··· Given text

About the DfR Browser

Jeri E. Wieringa

2019-01-24 00:00

At the core of the dissertation is a 250-topic model of the periodical literature of the Seventh-day Adventist denomination. As I discuss throughout the dissertation, topic modeling is a form of unsupervised machine learning that enables the exploration of a corpus of literature based on the co-occurrence of words, clustered into units called “topics.” While for the computer, the topics represent the likelihood of word occurrences in different contexts, for the human reader topics can be used to track different themes or discourses within a corpus. The model provides a useful abstraction of a corpus of literature, highlighting different features within a collection of texts.

For this project, I used the DfR Browser, created by Andrew Goldstone. While not the only topic model interface available, the DfR Browser has a number of advantages. First, structurally the browser is a static, single-page website, which reduces the complexity of hosting and archiving the work. Second, the browser provides a number of useful interfaces into the topic model data, enabling the reader to explore from the level of the overall model and corpus to the level of individual words. Third, the methods used by Goldstone to calculate topic weights over time are similar to those I use throughout the rest of the dissertation, computing the percentage of total tokens, or words, assigned to each topic in a given year. This provides a consistent representation of the topics between the visualizations within the dissertation and the browser.

To aid use of the browser, I provide here an overview of the different “views” to help orient the reader and clarify the ways I anticipate the model being used.¹ These views are the model view, the topic view, the document view, and the word view. Each provides a different perspective on the tokens within the corpus of Seventh-day Adventist periodicals and can be used to explore different aspects of the model and of the periodicals over time.

The Model View

The landing page of the model browser enables the user to view the overall structure of the topic model and provides four different views of all of the topics. The “Grid” view shows all the topics as circles, with the boundary widths indicating overall prominence, while the “Scaled” view (currently not functional) varies the size of the circles according to the prominence of the topic across the whole corpus. The “List” view shows the topics alphabetically with a chart of prevalence over time as well as overall proportion in the corpus and can be sorted along any of these columns. And finally, the “Stacked” view provides a steamgraph visualization of all of the topics, with the width corresponding to percentage, or total word counts, depending on the user selection.

The model view provides the user insight into the overall structure of the topic model. In these views, we can see that there is a large number of topics for the corpus, with both more generalized and focused topics. Because of the amount of data generated with this many topics, documents, and words, the model view provides suggestions of places for further inquiry but offers few clear suggestions of patterns in the overall corpus.

······
··· Dataset content

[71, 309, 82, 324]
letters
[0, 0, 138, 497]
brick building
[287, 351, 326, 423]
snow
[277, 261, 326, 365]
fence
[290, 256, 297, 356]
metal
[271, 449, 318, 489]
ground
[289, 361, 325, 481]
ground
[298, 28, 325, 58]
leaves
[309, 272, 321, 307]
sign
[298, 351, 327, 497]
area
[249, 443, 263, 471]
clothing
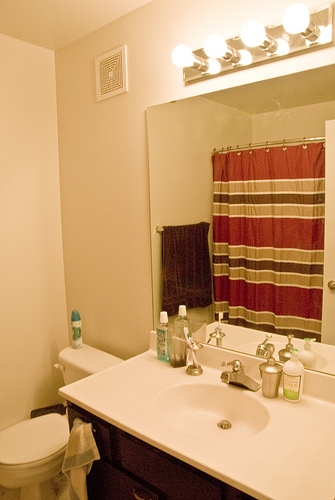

······

Requests
(a) According to the DfR Browser overview, which of the model page's four views is currently not functional?
(b) Write the next part of the DfR Browser overview, continuing after its last sentence.

Expected outputs
(a) The "Scaled" view is currently not functional.

(b)
The Topic View

The topic view allows the user to explore each topic individually, showing the words that are most prominently associated with the topic, as well as the documents where the topic is most prevalent. Additionally, when a user selects a year in the graph showing the “Conditional Probability of Words in Topic,” the top documents list updates to reveal the documents with the greatest prevalence of the topic in that year. These features enable the user to explore which areas of the corpus are most strongly associated with a particular topic. This information, combined with the graph of topics over time, helps illuminate the language patterns identified by the model. I used this information in assigning interpretive labels to the topic, reading the context from the top documents as well as exploring particular years, both with low and high overall prevalence, in order to further refine my understanding of the topics.²

The Document View

The document view provides provides insight into how the topic modeling algorithm labeled the words within each document, showing each identified topic and the number and percentage of words associated with it. This breakdown of topic assignments provides something of a summary of the content of the document, indicating which general themes or discourses the document is likely engaged with. The view also provides some initial indication as to which topics might be linked to one another.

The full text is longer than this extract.